The zebras. Or the umps. The refs.
In the thick of every sport lies officiating. Though referees uniforms might run black and white, it appears that calls don’t. There are frequent no calls. Good calls. Bad calls. Questionable calls.
Sunday, Bob Davidson mistakenly overruled Mike Reilly and called the ball foul off a fair three-run home run for Carlos Delgado. Bad call.
The infamous “no goal,” or Brett Hull’s infamous goal scored in triple overtime of Game Six of the Stanley Cup Final, giving the Dallas Stars a 2-1 victory over Buffalo. Good call for Stars. Bad call for Buffalo.
And don’t get me started on some calls made in the playoffs.
But fans can forgive bad calls. What they can’t forgive is not trying to avoid them.
The NFL has their challenges. Good call.
The NBA utilizes instant replay. Good call.
The MLB has no instant replay? You get the point.
The NFL first adopted instant reply in 1986, Canadian football in 2006. The NBA, followed by college basketball. Cricket. Rugby. Even rodeo has instant replay. Yes, even the Professional Bull Riders organization can agree that instant replay is beneficial.
Sunday was only one example of why Major League Baseball needs to adopt instant replay. Numbers show increasing support from team owners, growing from a minute minority to a majority support some form of instant replay. In fact, the collective general managers voted 25-5 in favor of exploring instant replay last year.

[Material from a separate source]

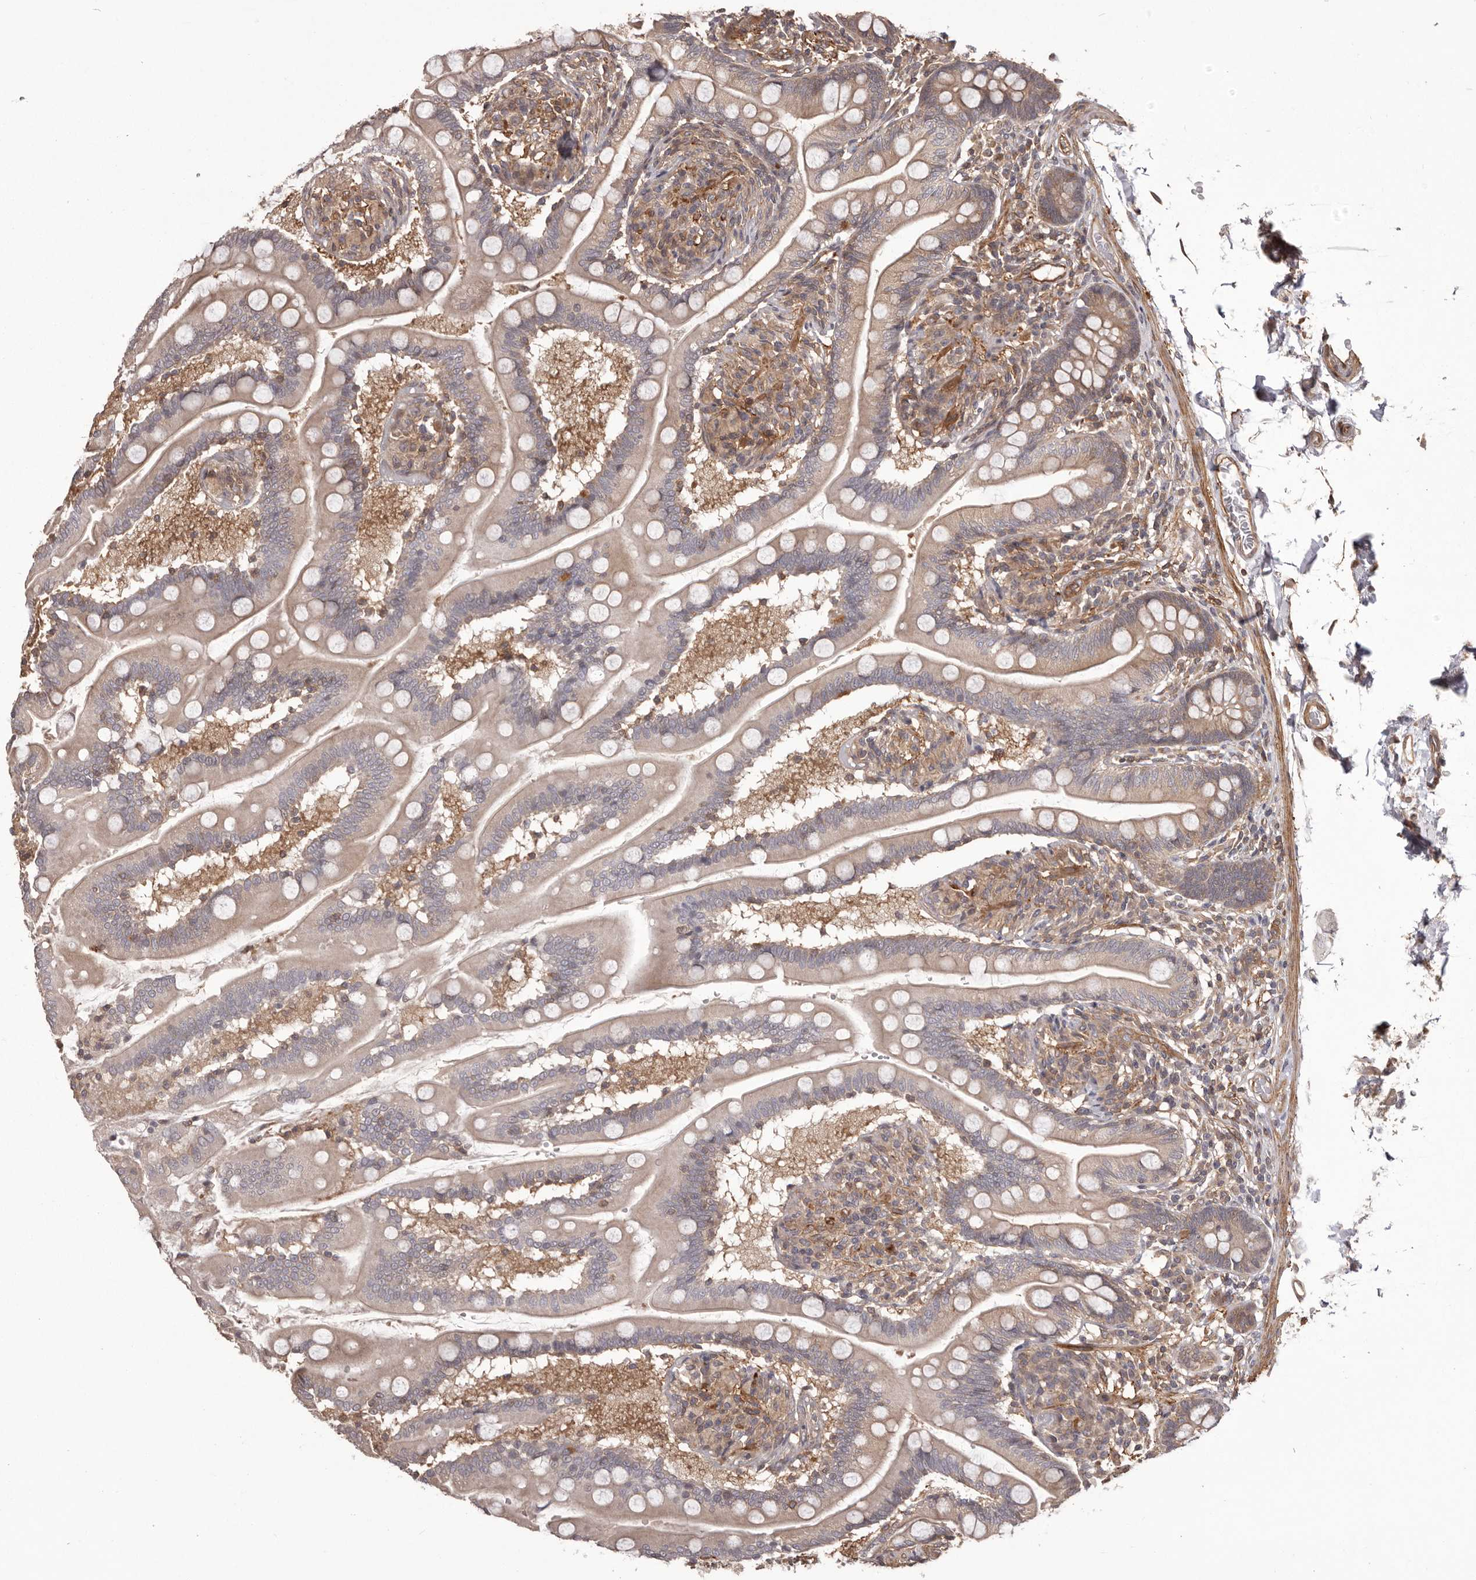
{"staining": {"intensity": "weak", "quantity": ">75%", "location": "cytoplasmic/membranous"}, "tissue": "small intestine", "cell_type": "Glandular cells", "image_type": "normal", "snomed": [{"axis": "morphology", "description": "Normal tissue, NOS"}, {"axis": "topography", "description": "Small intestine"}], "caption": "IHC micrograph of unremarkable human small intestine stained for a protein (brown), which reveals low levels of weak cytoplasmic/membranous staining in approximately >75% of glandular cells.", "gene": "NFKBIA", "patient": {"sex": "female", "age": 64}}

Any referee’s judgment call is part of the game. That means occasional bad calls. This should not deter fans from the game. If it does, you’re forgetting what it is you’re watching: a game.
But how about questionable calls when the ball has left the field of play? How about disputed home run calls, is it in or out of the ball park? Is it fair or foul? Why the MLB chooses to continually rely solely on the judgment a handful of men on matters that are often humanly impossible to make accurately is mind-boggling, especially when they can dramatically swing the outcome of a game.
History is littered with good calls and bad.
The fans don't expect referees to always get it right.
But can we all agree that fans deserve a try?